Three Kinnaris

Without Skin

digital art, photobashing and pencil sketch

  • Today

    I watched the caretaker tear Amma’s skin at its seams

    before hanging the now vestigial blanket out to dry.

    “This blanket once coddled you, kept you safe from

    the Danavas, look how it now recoils from my touch.

    Skin remembers what its bearer forgets. Scars weave

    their distorted patterns and narratives in languages we can

    only hope to understand. You once called this blanket

    Familiar - That was ten years ago. What else is left to do

    here but reacquaint yourself to textures you once described

    as Home.”

    The caretaker handed the blanket to me for me to wear.

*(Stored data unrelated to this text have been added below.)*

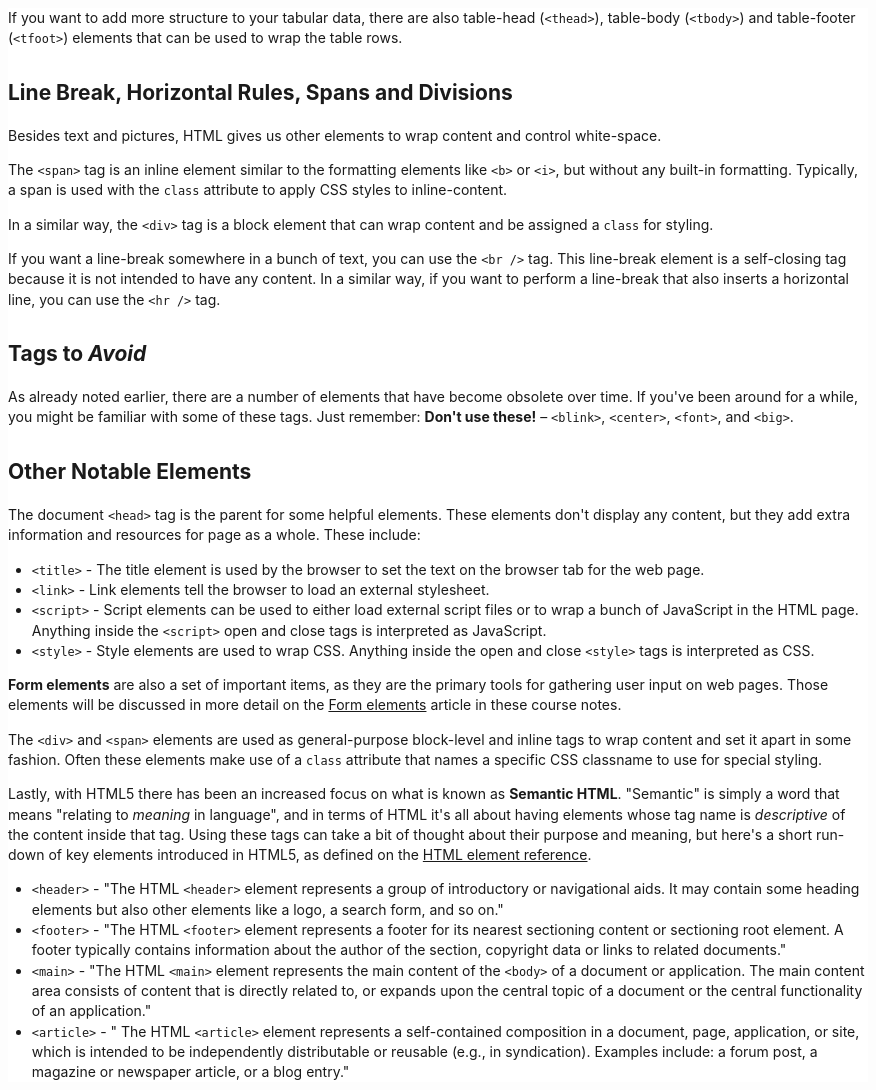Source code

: If you want to add more structure to your tabular data, there are also table-head (`<thead>`), table-body (`<tbody>`) and table-footer (`<tfoot>`) elements that can be used to wrap the table rows. 

## Line Break, Horizontal Rules, Spans and Divisions

Besides text and pictures, HTML gives us other elements to wrap content and control white-space.

The `<span>` tag is an inline element similar to the formatting elements like `<b>` or `<i>`, but without any built-in formatting. Typically, a span is used with the `class` attribute to apply CSS styles to inline-content.

In a similar way, the `<div>` tag is a block element that can wrap content and be assigned a `class` for styling.

If you want a line-break somewhere in a bunch of text, you can use the `<br />` tag. This line-break element is a self-closing tag because it is not intended to have any content. In a similar way, if you want to perform a line-break that also inserts a horizontal line, you can use the `<hr />` tag.

## Tags to *Avoid*

As already noted earlier, there are a number of elements that have become obsolete over time. If you've been around for a while, you might be familiar with some of these tags. Just remember: **Don't use these!** &ndash; `<blink>`, `<center>`, `<font>`, and `<big>`.

## Other Notable Elements

The document `<head>` tag is the parent for some helpful elements. These elements don't display any content, but they add extra information and resources for page as a whole. These include:

- `<title>` - The title element is used by the browser to set the text on the browser tab for the web page.
- `<link>` - Link elements tell the browser to load an external stylesheet.
- `<script>` - Script elements can be used to either load external script files or to wrap a bunch of JavaScript in the HTML page. Anything inside the `<script>` open and close tags is interpreted as JavaScript.
- `<style>` - Style elements are used to wrap CSS. Anything inside the open and close `<style>` tags is interpreted as CSS.

**Form elements** are also a set of important items, as they are the primary tools for gathering user input on web pages. Those elements will be discussed in more detail on the [Form elements](formElements.md) article in these course notes.

The `<div>` and `<span>` elements are used as general-purpose block-level and inline tags to wrap content and set it apart in some fashion. Often these elements make use of a `class` attribute that names a specific CSS classname to use for special styling.

Lastly, with HTML5 there has been an increased focus on what is known as **Semantic HTML**. "Semantic" is simply a word that means "relating to *meaning* in language", and in terms of HTML it's all about having elements whose tag name is *descriptive* of the content inside that tag. Using these tags can take a bit of thought about their purpose and meaning, but here's a short run-down of key elements introduced in HTML5, as defined on the [HTML element reference](https://developer.mozilla.org/en/docs/Web/HTML/Element).

- `<header>` - "The HTML `<header>` element represents a group of introductory or navigational aids. It may contain some heading elements but also other elements like a logo, a search form, and so on."
- `<footer>` - "The HTML `<footer>` element represents a footer for its nearest sectioning content or sectioning root element. A footer typically contains information about the author of the section, copyright data or links to related documents."
- `<main>` - "The HTML `<main>` element represents the main content of the `<body>` of a document or application. The main content area consists of content that is directly related to, or expands upon the central topic of a document or the central functionality of an application."
- `<article>` - "	The HTML `<article>` element represents a self-contained composition in a document, page, application, or site, which is intended to be independently distributable or reusable (e.g., in syndication). Examples include: a forum post, a magazine or newspaper article, or a blog entry."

    For me to fit my frame into its thick, inflamed

    anatomy. For me to articulate the brown of my back

    against its jagged arrangement. For me to watch as

    “home” slipped down the edge of my leg before

    seeping into the Earth until all that was left were

    the etchings of unfamiliar faces whose cold jeers

    told well of their nature – the Danavas, with their

    crude geometries, best suited to fit the grooves of

    a convulsing spine. They spoke in tides, a deluge of

    noises I couldn’t fathom, except one who whispered

    a familiar melody to me.

    “I’ll try and visit next year.”

    A song I once sang of “home.”

  • Ma brought the cake for Amma’s birthday.

    I couldn’t count the number of candles

    anymore but I put them all out anyways

    out of God’s Instinct. Candles were an

    ominous reminder, every ember was an

    immutable notch on her scalp. So we sang

    happy birthday for as long as we could

    until I fainted and woke up

    ten years later to the same

    party, only now, Amma wasn’t singing,

    instead begging for a more beautiful

    arrangement, one I could not provide in a dream.

    I could feel that she was in pain, the tectonic lull

    of her skin throbbing beneath mine, it spoke to me:

    “One day when it floods,

    there will be kinnaris squealing

    so violently out of their sleep

    not because of the fire collecting

    in their throats but rather because

    they know no amount of water will help.”

  • Amma traced the lesioned landscape before reaching her fingertips.

    “They want me to believe my skin ends here. But some of it writhes

    in you in much the same way that Sheshanaga furls his hood

    at the end of every epoch. For that I am thankful.”

    Only now did I understand what she meant. Since then

    I’ve learned to recognize the hymns of the kinnari. Her skin,

    undulating its palpable rhythm, whispering its name to the

    wind, I’ve heard all your songs before, seen the forms they

    assume when sung into a void naïve enough to welcome us.

    I could sing you into being, unfurl the hood of the Kinnari Vina

    and let your name reverberate through the soil I recognized as

    Home. Tonight, I choose to be the Himavanta itself, your history

    intertwined in the branches of the Nariphon. Whoever asks of the

    timbre of our songs, I’ll tell them its roots are in a small blanket,

    now affixed to the rough topology I traverse. I’ll ask them if they

    wish to see a Kinnari outgrow its skin, something that I know

    happened ten years ago; I was just too busy to see it.